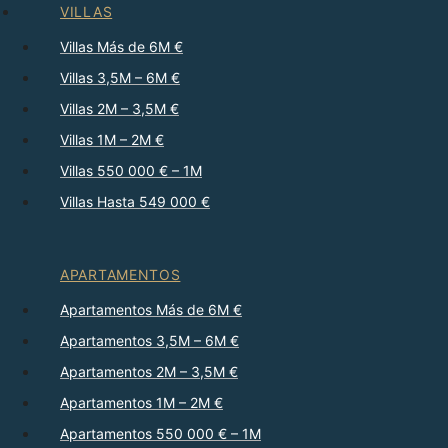
VILLAS
Villas Más de 6M €
Villas 3,5M – 6M €
Villas 2M – 3,5M €
Villas 1M – 2M €
Villas 550 000 € – 1M
Villas Hasta 549 000 €
APARTAMENTOS
Apartamentos Más de 6M €
Apartamentos 3,5M – 6M €
Apartamentos 2M – 3,5M €
Apartamentos 1M – 2M €
Apartamentos 550 000 € – 1M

* Exercise brief
Reproduce every line of text from the rows above without alteration, omitting the pictures.

* Your response
VILLAS
Villas Más de 6M €
Villas 3,5M – 6M €
Villas 2M – 3,5M €
Villas 1M – 2M €
Villas 550 000 € – 1M
Villas Hasta 549 000 €
APARTAMENTOS
Apartamentos Más de 6M €
Apartamentos 3,5M – 6M €
Apartamentos 2M – 3,5M €
Apartamentos 1M – 2M €
Apartamentos 550 000 € – 1M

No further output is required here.